··· ENTRIES SHOWN ···

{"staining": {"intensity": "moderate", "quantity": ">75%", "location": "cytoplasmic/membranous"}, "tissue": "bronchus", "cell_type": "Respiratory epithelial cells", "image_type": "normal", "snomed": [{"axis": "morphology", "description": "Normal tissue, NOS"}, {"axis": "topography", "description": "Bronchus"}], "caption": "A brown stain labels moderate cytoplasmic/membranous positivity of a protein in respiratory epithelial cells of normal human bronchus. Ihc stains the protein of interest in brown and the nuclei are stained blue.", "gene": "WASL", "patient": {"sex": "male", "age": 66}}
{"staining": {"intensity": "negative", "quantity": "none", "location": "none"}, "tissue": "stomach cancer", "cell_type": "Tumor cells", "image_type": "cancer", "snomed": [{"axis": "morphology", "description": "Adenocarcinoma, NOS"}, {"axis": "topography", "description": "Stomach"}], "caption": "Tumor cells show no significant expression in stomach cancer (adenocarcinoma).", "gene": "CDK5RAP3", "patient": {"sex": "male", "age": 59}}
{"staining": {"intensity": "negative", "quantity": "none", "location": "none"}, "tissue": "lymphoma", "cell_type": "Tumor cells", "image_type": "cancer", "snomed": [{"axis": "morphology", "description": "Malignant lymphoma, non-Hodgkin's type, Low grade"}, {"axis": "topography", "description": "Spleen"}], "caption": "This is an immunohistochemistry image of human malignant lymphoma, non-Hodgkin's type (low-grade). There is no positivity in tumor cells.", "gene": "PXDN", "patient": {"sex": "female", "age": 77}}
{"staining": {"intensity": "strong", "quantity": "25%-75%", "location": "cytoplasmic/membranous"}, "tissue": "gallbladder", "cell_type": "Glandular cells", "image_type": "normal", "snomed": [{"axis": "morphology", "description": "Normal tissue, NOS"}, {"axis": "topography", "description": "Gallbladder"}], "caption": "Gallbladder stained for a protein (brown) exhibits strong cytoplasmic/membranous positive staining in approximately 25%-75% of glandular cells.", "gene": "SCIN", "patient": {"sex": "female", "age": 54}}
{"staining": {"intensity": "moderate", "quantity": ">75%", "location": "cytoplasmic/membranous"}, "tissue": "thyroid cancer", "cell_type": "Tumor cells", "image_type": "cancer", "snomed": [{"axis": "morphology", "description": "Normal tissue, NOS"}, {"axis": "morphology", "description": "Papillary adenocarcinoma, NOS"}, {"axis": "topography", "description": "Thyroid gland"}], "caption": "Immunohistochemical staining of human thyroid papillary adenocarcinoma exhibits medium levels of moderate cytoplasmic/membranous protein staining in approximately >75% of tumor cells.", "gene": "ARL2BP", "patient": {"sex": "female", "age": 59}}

···

● **WORK TO COMPLETE**: Show all lines above containing "stained".

● **TASK SOLUTION**:
{"staining": {"intensity": "moderate", "quantity": ">75%", "location": "cytoplasmic/membranous"}, "tissue": "bronchus", "cell_type": "Respiratory epithelial cells", "image_type": "normal", "snomed": [{"axis": "morphology", "description": "Normal tissue, NOS"}, {"axis": "topography", "description": "Bronchus"}], "caption": "A brown stain labels moderate cytoplasmic/membranous positivity of a protein in respiratory epithelial cells of normal human bronchus. Ihc stains the protein of interest in brown and the nuclei are stained blue.", "gene": "WASL", "patient": {"sex": "male", "age": 66}}
{"staining": {"intensity": "strong", "quantity": "25%-75%", "location": "cytoplasmic/membranous"}, "tissue": "gallbladder", "cell_type": "Glandular cells", "image_type": "normal", "snomed": [{"axis": "morphology", "description": "Normal tissue, NOS"}, {"axis": "topography", "description": "Gallbladder"}], "caption": "Gallbladder stained for a protein (brown) exhibits strong cytoplasmic/membranous positive staining in approximately 25%-75% of glandular cells.", "gene": "SCIN", "patient": {"sex": "female", "age": 54}}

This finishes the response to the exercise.